◆ VERIFICA LA COMPRENSIONE:
1. Rispondi in breve a queste domande sul testo sui denari romani:
(a) Per che cosa sono famose le monete di Domiziano?
(b) Che cosa raffigurano i denari coniati sotto Traiano?
(c) Con quale titolo appariva spesso Giulia Soemia?
2. Nel testo sui denari romani, perché Giulia Soemia compariva sulle monete con il titolo di Venus Caelestis? Spiegalo in una o due frasi.
3. Prosegui il testo sui denari degli imperatori romani partendo dall'ultima frase riportata.

◆ TESTO ESTRATTO:
-.-.-

Non tutti i denari sono uguali: l'argento degli imperatori
SOFIA SERRANO COELLO DE PORTUGALCompartir
Non tutti i denari sono uguali. Alcuni dei più iconici sono vere e proprie opere d'arte.
I denari di Domiziano
Domiziano (81–96 d.C.): il "perfezionista". Le sue monete sono famose per l'argento quasi puro e l'incredibile cura dei dettagli artistici. Fu un imperatore che coltivò meticolosamente la sua immagine.

Denari di Traiano
Traiano (98–117 d.C.): il denario del successo. Coniate durante l'apice dell'espansione di Roma, queste monete raffigurano un impero ricco e orgoglioso, costellato di scene di conquista e bottino di guerra.

I denari di Giulia Mesa e Giulia Soemia
I denari della dinastia dei Severi appartengono a uno dei periodi più intensi e drammatici della storia romana. Qui, il denario cessò di essere una mera propaganda bellica e divenne oggetto di drammi familiari, di potere femminile e di tragedie shakespeariane.
Alcuni dei volti coniati su quelle monete raffigurano donne; a quel tempo, le donne della famiglia imperiale avevano il controllo di molti affari dell'impero.
- Giulia Mesa: nonna di due imperatori e vera stratega. I suoi denari la raffigurano con un aspetto dignitoso e severo. È interessante notare che fu lei a corrompere le legioni con sacchi di denari per proclamare imperatore suo nipote Eliogabalo.

- Giulia Soemia: madre di Eliogabalo. Le sue monete cercavano di legittimare la sua posizione in un mondo dominato dagli uomini. Appariva spesso con il titolo di Venus Caelestis , nel tentativo di proiettare un'immagine di bellezza e divinità mentre l'Impero era alle prese con il comportamento eccentrico del figlio.

Sui denari di Giulia Mesa e Giulia Soemia, grande attenzione veniva dedicata alle acconciature . Parrucche e riccioli elaborati erano di moda a Roma, e le donne di tutto l'Impero copiavano le acconciature che vedevano sulle monete di Giulia Mesa.

-.-.-

◆ MATERIALE FORNITO:
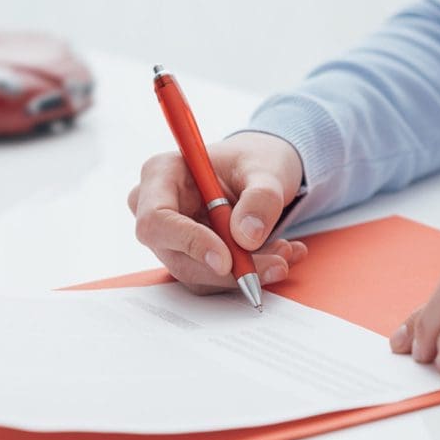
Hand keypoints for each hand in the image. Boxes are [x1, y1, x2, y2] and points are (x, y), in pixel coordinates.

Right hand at [128, 132, 306, 294]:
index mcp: (160, 174)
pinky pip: (212, 277)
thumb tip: (247, 237)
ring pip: (197, 273)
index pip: (157, 219)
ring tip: (284, 252)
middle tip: (276, 264)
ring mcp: (168, 236)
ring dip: (244, 271)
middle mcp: (154, 208)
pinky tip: (276, 255)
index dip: (188, 242)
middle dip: (229, 268)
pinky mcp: (186, 257)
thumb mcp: (267, 169)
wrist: (257, 173)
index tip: (226, 260)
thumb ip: (260, 198)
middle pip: (177, 256)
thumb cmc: (253, 161)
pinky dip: (246, 273)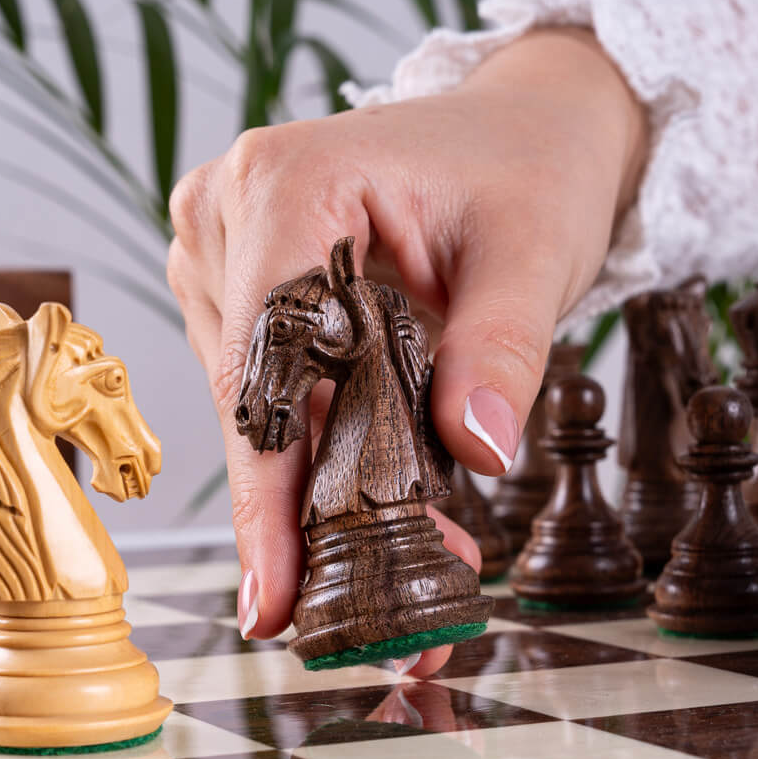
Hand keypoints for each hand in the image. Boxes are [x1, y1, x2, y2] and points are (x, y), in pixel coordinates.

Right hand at [169, 29, 646, 675]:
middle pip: (251, 404)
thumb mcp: (536, 253)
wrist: (521, 131)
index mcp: (287, 184)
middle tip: (383, 628)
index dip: (265, 494)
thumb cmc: (527, 171)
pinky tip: (383, 512)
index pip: (261, 363)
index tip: (274, 597)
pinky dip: (325, 462)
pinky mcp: (235, 292)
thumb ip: (502, 349)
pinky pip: (269, 399)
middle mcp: (227, 216)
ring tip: (413, 566)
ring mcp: (221, 255)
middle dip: (314, 521)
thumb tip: (478, 448)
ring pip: (256, 414)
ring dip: (325, 499)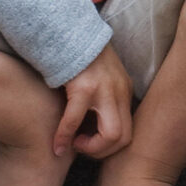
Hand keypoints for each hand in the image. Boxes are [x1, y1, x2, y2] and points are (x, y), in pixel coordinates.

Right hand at [54, 45, 133, 160]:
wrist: (69, 33)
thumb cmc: (79, 61)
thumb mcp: (99, 80)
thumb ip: (100, 101)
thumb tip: (89, 129)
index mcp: (124, 92)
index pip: (129, 131)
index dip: (108, 147)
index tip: (89, 144)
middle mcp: (120, 92)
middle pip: (125, 138)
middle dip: (102, 152)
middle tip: (82, 148)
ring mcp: (105, 90)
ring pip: (112, 134)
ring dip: (91, 148)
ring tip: (74, 143)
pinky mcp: (84, 87)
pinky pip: (75, 121)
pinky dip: (64, 137)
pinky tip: (56, 146)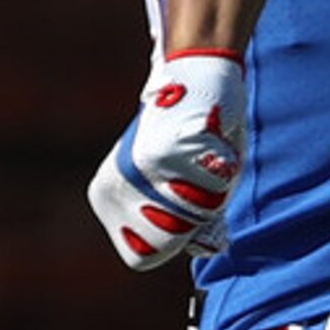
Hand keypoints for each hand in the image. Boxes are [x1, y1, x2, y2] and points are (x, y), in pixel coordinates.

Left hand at [87, 50, 245, 270]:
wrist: (196, 72)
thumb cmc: (190, 138)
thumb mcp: (178, 188)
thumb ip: (184, 224)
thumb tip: (207, 249)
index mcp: (104, 198)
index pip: (141, 257)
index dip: (171, 240)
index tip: (177, 202)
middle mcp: (114, 185)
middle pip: (169, 242)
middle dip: (194, 218)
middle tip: (192, 176)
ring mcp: (139, 168)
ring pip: (198, 215)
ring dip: (213, 189)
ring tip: (199, 154)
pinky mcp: (167, 150)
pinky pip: (217, 186)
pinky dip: (225, 164)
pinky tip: (209, 137)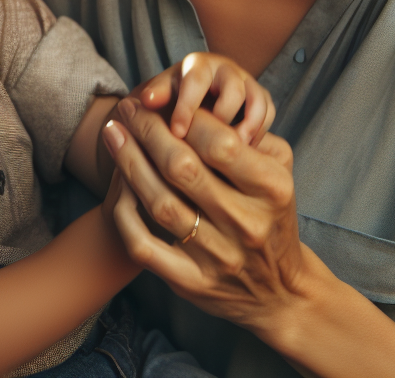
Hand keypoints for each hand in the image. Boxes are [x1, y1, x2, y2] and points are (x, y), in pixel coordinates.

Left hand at [102, 99, 312, 335]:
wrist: (280, 291)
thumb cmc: (272, 216)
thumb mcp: (281, 171)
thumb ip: (253, 135)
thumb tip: (202, 106)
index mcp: (272, 190)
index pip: (220, 144)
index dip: (185, 117)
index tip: (165, 102)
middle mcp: (247, 224)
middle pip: (183, 168)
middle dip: (149, 132)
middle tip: (130, 109)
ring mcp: (218, 257)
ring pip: (160, 203)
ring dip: (129, 163)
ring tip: (113, 134)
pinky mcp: (193, 283)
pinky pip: (145, 247)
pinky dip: (125, 216)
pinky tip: (116, 187)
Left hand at [133, 51, 276, 143]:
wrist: (187, 106)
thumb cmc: (168, 100)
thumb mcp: (158, 95)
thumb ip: (156, 95)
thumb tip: (147, 99)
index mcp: (198, 64)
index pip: (196, 79)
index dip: (187, 106)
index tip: (177, 133)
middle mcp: (226, 70)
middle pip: (233, 90)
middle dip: (221, 119)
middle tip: (206, 146)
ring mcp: (246, 84)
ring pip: (256, 101)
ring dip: (245, 128)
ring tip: (231, 155)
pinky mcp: (260, 102)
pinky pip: (267, 114)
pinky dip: (257, 134)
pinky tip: (243, 156)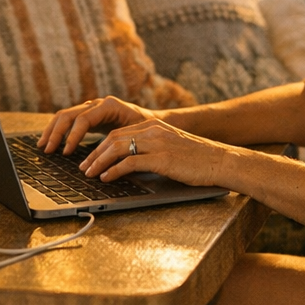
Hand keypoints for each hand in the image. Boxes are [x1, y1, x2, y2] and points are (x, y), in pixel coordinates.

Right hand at [39, 96, 155, 154]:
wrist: (152, 120)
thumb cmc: (145, 129)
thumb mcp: (136, 134)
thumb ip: (121, 143)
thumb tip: (106, 161)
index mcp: (108, 106)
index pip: (83, 119)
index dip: (73, 136)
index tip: (66, 152)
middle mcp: (97, 104)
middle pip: (69, 114)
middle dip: (56, 132)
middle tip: (47, 150)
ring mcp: (91, 108)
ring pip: (65, 115)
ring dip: (52, 130)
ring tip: (43, 146)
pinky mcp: (88, 116)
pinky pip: (68, 120)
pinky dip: (58, 130)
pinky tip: (52, 142)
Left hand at [79, 118, 236, 189]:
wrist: (221, 161)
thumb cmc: (198, 160)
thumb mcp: (171, 148)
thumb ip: (151, 150)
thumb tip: (129, 164)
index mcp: (154, 126)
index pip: (119, 133)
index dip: (100, 146)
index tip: (90, 158)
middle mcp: (153, 130)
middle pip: (113, 138)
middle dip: (95, 154)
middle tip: (83, 167)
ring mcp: (157, 143)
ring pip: (117, 148)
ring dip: (99, 162)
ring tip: (89, 174)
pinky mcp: (162, 158)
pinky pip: (130, 162)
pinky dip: (114, 170)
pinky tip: (106, 178)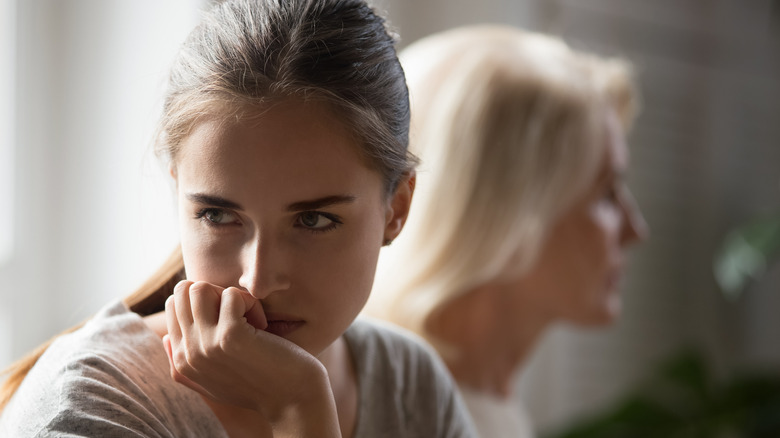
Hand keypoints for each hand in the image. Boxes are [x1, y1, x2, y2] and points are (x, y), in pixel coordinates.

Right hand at [163, 280, 340, 435]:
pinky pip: (232, 294)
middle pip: (184, 291)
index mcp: (181, 360)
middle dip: (215, 294)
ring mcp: (206, 344)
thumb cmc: (258, 387)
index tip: (229, 322)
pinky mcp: (230, 335)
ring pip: (200, 287)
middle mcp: (188, 353)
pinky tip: (262, 326)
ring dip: (230, 296)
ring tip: (248, 318)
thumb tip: (164, 337)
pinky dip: (252, 303)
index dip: (206, 302)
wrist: (292, 401)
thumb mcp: (212, 381)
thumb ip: (184, 363)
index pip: (174, 304)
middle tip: (239, 315)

-.-.-

◆ RISPOSTE PER NUMERO:
1.
(a) Per l'argento quasi puro e l'incredibile cura dei dettagli artistici.
(b) Un impero ricco e orgoglioso, con scene di conquista e bottino di guerra.
(c) Con il titolo di Venus Caelestis.

2. Con quel titolo cercava di proiettare un'immagine di bellezza e divinità mentre l'Impero era alle prese con il comportamento eccentrico di suo figlio Eliogabalo. In questo modo le sue monete provavano a legittimare la sua posizione in un mondo dominato dagli uomini.

3.
I denari di Geta
La storia dei denari di Geta è al tempo stesso triste e affascinante. Regnò al fianco del fratello Caracalla, ma i due si odiavano profondamente. Dopo aver assassinato Geta tra le braccia della madre, Caracalla ordinò una Damnatio Memoriae . Ciò significò la cancellazione di ogni traccia di Geta: statue, iscrizioni e, naturalmente, la fusione delle sue monete.
Pertanto, trovare un denaro di Geta in buone condizioni è come trovare un pezzo proibito: sono le testimonianze di un imperatore che il suo stesso fratello ha cercato di eliminare dall'esistenza.
I denari di Alessandro Severo
Alessandro Severo salì al trono in giovane età, in seguito al caos del cugino Eliogabalo. I suoi denari riflettono un radicale cambiamento di tono. I suoi ritratti raffigurano un giovane serio e responsabile. Voleva trasmettere l'idea che "il bambino ribelle se n'è andato e ora c'è un adulto al comando".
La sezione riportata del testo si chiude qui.